Entonces Tomé comprende que ha dejado demasiadas decisiones en manos de Faustino.
Cuenta con la complicidad del cabo de la Guardia Civil Segundo Romero y la manga ancha del alcalde. Pero Faustino conocía las rutas de la montaña y a todos los que malvivían en ella, los pastores, los arrieros. La idea de que el joven Maxi estuviera al tanto de los tratos de su padre y fuese capaz de tomar su testigo dura poco en su cabeza. Demasiado joven e inexperto, demasiado tierno, demasiado verde.
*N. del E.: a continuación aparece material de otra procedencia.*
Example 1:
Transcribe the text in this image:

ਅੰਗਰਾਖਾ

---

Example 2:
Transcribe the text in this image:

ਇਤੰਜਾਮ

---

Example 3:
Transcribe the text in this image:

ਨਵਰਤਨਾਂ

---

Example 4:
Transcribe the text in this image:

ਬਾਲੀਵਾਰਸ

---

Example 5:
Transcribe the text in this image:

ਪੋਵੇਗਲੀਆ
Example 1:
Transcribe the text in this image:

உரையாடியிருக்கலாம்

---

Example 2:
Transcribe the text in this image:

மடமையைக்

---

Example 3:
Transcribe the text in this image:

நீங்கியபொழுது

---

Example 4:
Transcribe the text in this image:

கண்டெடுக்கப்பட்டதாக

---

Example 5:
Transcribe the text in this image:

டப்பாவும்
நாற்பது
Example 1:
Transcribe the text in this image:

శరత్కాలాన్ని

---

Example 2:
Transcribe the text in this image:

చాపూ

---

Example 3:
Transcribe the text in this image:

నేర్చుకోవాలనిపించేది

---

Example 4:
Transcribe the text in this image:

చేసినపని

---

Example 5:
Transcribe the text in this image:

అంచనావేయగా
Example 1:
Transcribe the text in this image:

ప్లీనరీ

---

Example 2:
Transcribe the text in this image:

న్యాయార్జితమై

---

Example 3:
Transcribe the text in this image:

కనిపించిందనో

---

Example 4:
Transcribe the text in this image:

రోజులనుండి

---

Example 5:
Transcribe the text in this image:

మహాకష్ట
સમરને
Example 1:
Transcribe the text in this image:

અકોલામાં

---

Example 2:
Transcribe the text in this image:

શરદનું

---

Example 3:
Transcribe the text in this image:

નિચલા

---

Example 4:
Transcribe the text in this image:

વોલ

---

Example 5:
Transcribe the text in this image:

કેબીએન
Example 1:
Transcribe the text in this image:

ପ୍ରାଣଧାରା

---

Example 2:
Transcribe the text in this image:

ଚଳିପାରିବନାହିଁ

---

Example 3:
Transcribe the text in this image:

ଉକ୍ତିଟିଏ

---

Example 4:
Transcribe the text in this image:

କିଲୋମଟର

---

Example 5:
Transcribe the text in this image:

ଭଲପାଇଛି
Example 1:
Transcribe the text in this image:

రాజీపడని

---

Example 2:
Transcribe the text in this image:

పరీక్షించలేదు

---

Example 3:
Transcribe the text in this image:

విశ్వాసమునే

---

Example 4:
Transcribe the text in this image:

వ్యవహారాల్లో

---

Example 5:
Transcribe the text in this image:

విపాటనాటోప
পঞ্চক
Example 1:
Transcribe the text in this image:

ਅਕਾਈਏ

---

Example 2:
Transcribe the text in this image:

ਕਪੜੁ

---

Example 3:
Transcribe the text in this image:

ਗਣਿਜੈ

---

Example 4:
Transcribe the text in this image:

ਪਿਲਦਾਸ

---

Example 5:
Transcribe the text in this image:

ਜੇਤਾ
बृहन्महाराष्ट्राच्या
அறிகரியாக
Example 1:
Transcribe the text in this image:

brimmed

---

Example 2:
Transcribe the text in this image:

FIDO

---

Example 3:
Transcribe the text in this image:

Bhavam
Sabrá tener en cuenta las ansias de venganza provocadas por la dudosa seguridad de sus intuiciones y el arrojo innato producto de su ímpetu juvenil y su genética, llegado el momento.
Hace memoria hasta recordar que Faustino le habló una vez de un resinero que conocía la sierra como él, incluso mejor; cree recordar también, o inventa, la imagen de un tipo huidizo retirando del tronco de un pino un pote de resina. De momento prefiere no descartar que Maxi conozca la identidad del resinero. Prefiere no descartar tampoco la posibilidad de que Faustino termine apareciendo, aunque no ha sido nunca amigo de fantasías delirantes.
Respira profundamente, llena sus pulmones con el aire helado de la sierra mientras camina.
Maldice entre dientes a todos los miembros de la familia Robles. Sobre todo, principal, únicamente a uno: la obsesión que no desaparecerá de su pensamiento hasta que no la corte de raíz de un tajo limpio, o sucio, no importa: el objeto de ese temor desconocido e irritante.
Se detiene delante de una puerta. La empuja muy despacio y comprueba que está abierta. Abre; atraviesa una estancia dominada por un mostrador de madera. Llega hasta otra puerta que tampoco está cerrada. La abre sin hacer ruido: un individuo grande, gordo y sudoroso introduce en un horno de bóveda hogazas de pan crudas con una gran pala de madera.